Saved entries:
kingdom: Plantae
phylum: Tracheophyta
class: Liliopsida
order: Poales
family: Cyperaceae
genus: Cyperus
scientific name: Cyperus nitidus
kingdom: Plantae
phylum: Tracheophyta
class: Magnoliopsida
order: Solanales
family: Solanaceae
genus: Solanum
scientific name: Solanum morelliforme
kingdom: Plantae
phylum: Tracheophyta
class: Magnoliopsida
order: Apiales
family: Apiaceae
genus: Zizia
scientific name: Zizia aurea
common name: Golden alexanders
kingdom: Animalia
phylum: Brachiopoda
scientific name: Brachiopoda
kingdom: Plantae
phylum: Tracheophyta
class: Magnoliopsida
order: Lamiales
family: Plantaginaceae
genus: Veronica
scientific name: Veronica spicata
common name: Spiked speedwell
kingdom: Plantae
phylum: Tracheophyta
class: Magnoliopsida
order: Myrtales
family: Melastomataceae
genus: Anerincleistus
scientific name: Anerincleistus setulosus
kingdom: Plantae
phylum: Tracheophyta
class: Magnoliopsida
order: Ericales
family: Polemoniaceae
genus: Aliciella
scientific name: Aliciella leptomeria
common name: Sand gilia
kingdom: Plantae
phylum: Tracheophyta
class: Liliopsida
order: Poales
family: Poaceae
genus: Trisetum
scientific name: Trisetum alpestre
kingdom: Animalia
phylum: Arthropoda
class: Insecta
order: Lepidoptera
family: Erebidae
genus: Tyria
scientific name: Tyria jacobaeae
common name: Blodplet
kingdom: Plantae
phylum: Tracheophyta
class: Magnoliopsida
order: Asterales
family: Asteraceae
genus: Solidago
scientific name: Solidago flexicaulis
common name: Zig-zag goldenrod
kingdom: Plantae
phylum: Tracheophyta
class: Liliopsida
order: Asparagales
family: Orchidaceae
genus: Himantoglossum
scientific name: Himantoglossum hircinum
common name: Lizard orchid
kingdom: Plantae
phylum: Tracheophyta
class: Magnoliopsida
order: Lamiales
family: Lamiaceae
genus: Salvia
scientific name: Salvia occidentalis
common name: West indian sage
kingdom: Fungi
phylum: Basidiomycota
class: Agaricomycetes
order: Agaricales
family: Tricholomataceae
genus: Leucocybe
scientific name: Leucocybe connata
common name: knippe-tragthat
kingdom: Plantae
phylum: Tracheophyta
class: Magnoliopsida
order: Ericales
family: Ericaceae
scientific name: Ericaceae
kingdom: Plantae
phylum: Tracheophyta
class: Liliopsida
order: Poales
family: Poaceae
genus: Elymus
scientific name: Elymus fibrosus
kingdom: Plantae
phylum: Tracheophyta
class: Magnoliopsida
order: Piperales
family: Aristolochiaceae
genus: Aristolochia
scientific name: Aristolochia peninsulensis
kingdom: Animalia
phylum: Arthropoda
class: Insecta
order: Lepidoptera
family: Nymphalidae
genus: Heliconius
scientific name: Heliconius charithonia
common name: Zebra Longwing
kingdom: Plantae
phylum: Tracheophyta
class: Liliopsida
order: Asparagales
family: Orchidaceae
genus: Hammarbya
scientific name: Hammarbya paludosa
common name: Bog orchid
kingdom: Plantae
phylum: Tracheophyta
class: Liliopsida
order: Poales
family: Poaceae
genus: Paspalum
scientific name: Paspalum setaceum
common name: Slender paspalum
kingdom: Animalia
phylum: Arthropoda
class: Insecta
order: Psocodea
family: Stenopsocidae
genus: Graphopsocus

--- WHAT YOU HAVE TO DO ---
Copy the lines of the listing above verbatim, starting with the first line and going on through the line that contains "genus: Salvia". Include both of those lines and nothing beyond them.

--- EXERCISE RESPONSE ---
kingdom: Plantae
phylum: Tracheophyta
class: Liliopsida
order: Poales
family: Cyperaceae
genus: Cyperus
scientific name: Cyperus nitidus
kingdom: Plantae
phylum: Tracheophyta
class: Magnoliopsida
order: Solanales
family: Solanaceae
genus: Solanum
scientific name: Solanum morelliforme
kingdom: Plantae
phylum: Tracheophyta
class: Magnoliopsida
order: Apiales
family: Apiaceae
genus: Zizia
scientific name: Zizia aurea
common name: Golden alexanders
kingdom: Animalia
phylum: Brachiopoda
scientific name: Brachiopoda
kingdom: Plantae
phylum: Tracheophyta
class: Magnoliopsida
order: Lamiales
family: Plantaginaceae
genus: Veronica
scientific name: Veronica spicata
common name: Spiked speedwell
kingdom: Plantae
phylum: Tracheophyta
class: Magnoliopsida
order: Myrtales
family: Melastomataceae
genus: Anerincleistus
scientific name: Anerincleistus setulosus
kingdom: Plantae
phylum: Tracheophyta
class: Magnoliopsida
order: Ericales
family: Polemoniaceae
genus: Aliciella
scientific name: Aliciella leptomeria
common name: Sand gilia
kingdom: Plantae
phylum: Tracheophyta
class: Liliopsida
order: Poales
family: Poaceae
genus: Trisetum
scientific name: Trisetum alpestre
kingdom: Animalia
phylum: Arthropoda
class: Insecta
order: Lepidoptera
family: Erebidae
genus: Tyria
scientific name: Tyria jacobaeae
common name: Blodplet
kingdom: Plantae
phylum: Tracheophyta
class: Magnoliopsida
order: Asterales
family: Asteraceae
genus: Solidago
scientific name: Solidago flexicaulis
common name: Zig-zag goldenrod
kingdom: Plantae
phylum: Tracheophyta
class: Liliopsida
order: Asparagales
family: Orchidaceae
genus: Himantoglossum
scientific name: Himantoglossum hircinum
common name: Lizard orchid
kingdom: Plantae
phylum: Tracheophyta
class: Magnoliopsida
order: Lamiales
family: Lamiaceae
genus: Salvia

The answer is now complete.